==== GIVEN RECORDS

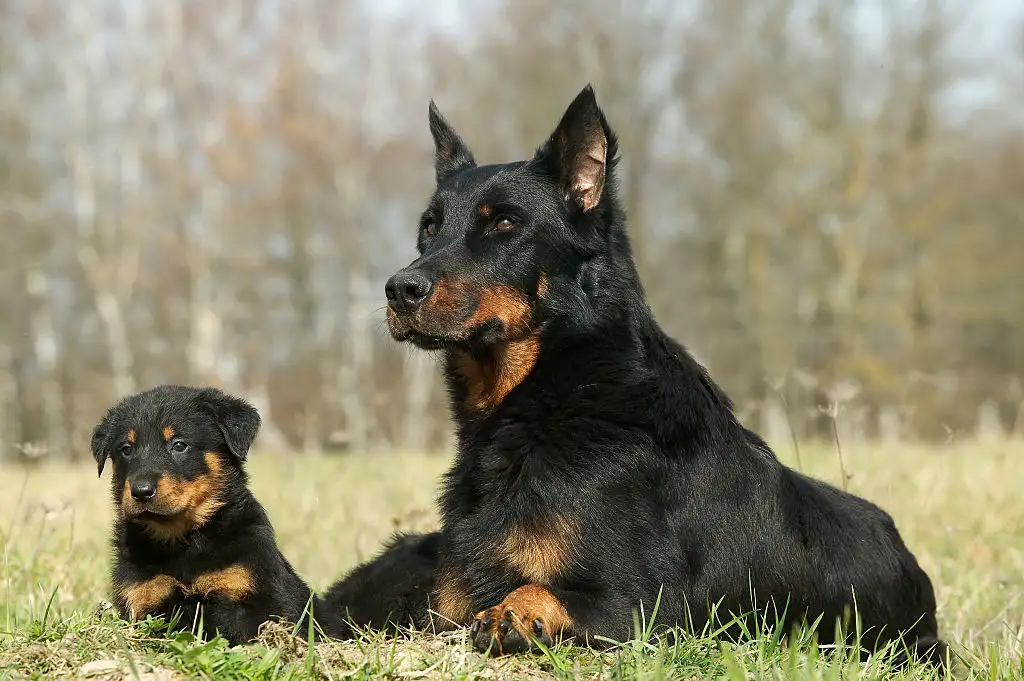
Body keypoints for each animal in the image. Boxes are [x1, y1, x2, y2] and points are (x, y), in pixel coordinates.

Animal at [91, 385, 331, 647]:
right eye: (126, 449)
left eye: (179, 445)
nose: (141, 491)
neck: (182, 538)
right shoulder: (144, 597)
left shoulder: (249, 591)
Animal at [378, 87, 950, 667]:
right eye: (429, 227)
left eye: (503, 225)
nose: (399, 289)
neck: (561, 388)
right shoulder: (446, 600)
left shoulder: (651, 610)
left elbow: (539, 591)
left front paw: (513, 615)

========

• TASK TO CARRY OUT: Restate the whole of the material word for word without the pictures.

• RESULT OF THIS TASK:
Body keypoints for each animal in the image. Boxes are [x1, y1, x2, y2] and points are (x, y), in pixel coordinates.

Animal at [91, 385, 331, 647]:
right eye: (126, 449)
left eye: (179, 445)
nose: (141, 491)
neck: (182, 538)
right shoulder: (144, 597)
left shoulder: (249, 591)
Animal at [378, 87, 950, 667]:
right eye: (429, 227)
left eye: (503, 225)
nose: (399, 289)
neck: (561, 388)
right shoulder: (446, 600)
left shoulder: (651, 610)
left elbow: (539, 591)
left front paw: (513, 615)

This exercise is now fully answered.